So, let’s sidetrack and talk about the actual reason I was down there – to race. Race morning the elite women were scheduled to go off at 9:45, meaning we’d need to catch an early bus again to make sure we were there in time to warmup for the start. However, the bus we were supposed to take never showed and almost an hour later, someone was able to convince the random bus parked outside the host hotel to take us down to the race site. Since there was no undercarriage space on this bus, we were forced to share a seat with our bikes (pretty hilarious in retrospect). When we arrived to the race site a little past 9, we were all in a panic, not knowing if we’d still be starting at our scheduled 9:45 or would be given any extra time to warmup. After we checked in and had pictures of our uniforms taken, we found out that the race would be pushed back til 10, giving us 20 or so minutes to put our equipment in transition and get down to the swim to warmup. Yikes! This actually turned out to be a blessing in disguise, as it gave me little time to be nervous or over-think the race.

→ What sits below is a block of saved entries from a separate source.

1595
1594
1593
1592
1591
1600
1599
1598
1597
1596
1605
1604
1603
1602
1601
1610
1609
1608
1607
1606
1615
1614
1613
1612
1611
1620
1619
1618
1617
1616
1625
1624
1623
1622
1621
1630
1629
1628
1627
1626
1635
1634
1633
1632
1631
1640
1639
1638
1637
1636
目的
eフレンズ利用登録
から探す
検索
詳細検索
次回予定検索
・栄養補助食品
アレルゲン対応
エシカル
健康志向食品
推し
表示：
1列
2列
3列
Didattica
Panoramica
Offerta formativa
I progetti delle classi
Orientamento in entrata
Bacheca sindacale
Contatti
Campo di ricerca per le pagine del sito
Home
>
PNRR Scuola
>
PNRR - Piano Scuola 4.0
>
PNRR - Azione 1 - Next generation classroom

The race started right at 10am as the elite women dove off the pontoon and into the water for a 2 lap, barely non-wetsuit swim. The pace started out fast and furious with lots of clawing and elbowing going on. About 200 meters in, I’d had enough of getting clawed and moved a little to the left of the pack to get out of the madness and have some clear water to swim in. After moving past a couple of the girls, I settled back into the pack and hung on for dear life as we seemed to pick up the pace as the end of the first lap approached and we prepared to make the turn to head out for the second lap. We eventually settled into a manageable pace, and then for some reason slowed down a bunch the last 300 meters of the swim, allowing most of the women to link back onto the group. We came out of the water as basically one large group minus a few.
This meant that there’d be one large pack unless there was a breakaway. The first couple of laps I was wary that there might be a breakaway and kept on my guard, ready to jump and go with whomever just in case. However, by the middle of the race it became clear that nobody really wanted to do the work and that everyone was going to wait for the run to decide the race. This was by far the most leisurely bike leg I’ve ever had in a race and the only time I’ve ever been able to drink both of my full waterbottles and stretch out my calves and back while still spinning in the pack. It turns out I may have been a little bit too lazy.
As I hopped off the bike and headed out to the run, my legs felt cold as if I’d just hopped out of my bed and was starting my warmup run…not good! At this point, I was just hoping to build into the 10k run and have my legs wake up along the way. I neared the end of the first lap feeling better than when I’d started but was very upset to run past the whiteboard with the numbers of athletes who’d received penalties during the swim and bike portions of the race and see my number on there. I had no idea what I’d done but knew I had 3 more laps on the run to choose when I would stop in the penalty box and serve my penalty. I decided that since my legs were continuing to feel better as the run went on, I’d wait it out as long as I could. I was able to pass 5 more girls in the next couple of laps and finally served my time penalty at the end of the 3rd lap, taking a water and Gatorade with me so I could hydrate during my little break. After serving my penalty I sprinted off, trying to make up the time I had lost while standing in the penalty box. I was able to put a time dent into some of the runners ahead of me but my effort ended up not being enough to catch them. I ended the race in 8th place, just 7 seconds behind 7th.
Besides my costly penalty, I was very pleased with a top 10 finish for my first olympic distance race of the year. After the bus ride back to my hotel and some post-race sushi with friends, I packed up and headed to bed pretty early, eagerly anticipating the next leg of my Chilean journey: Valparaiso.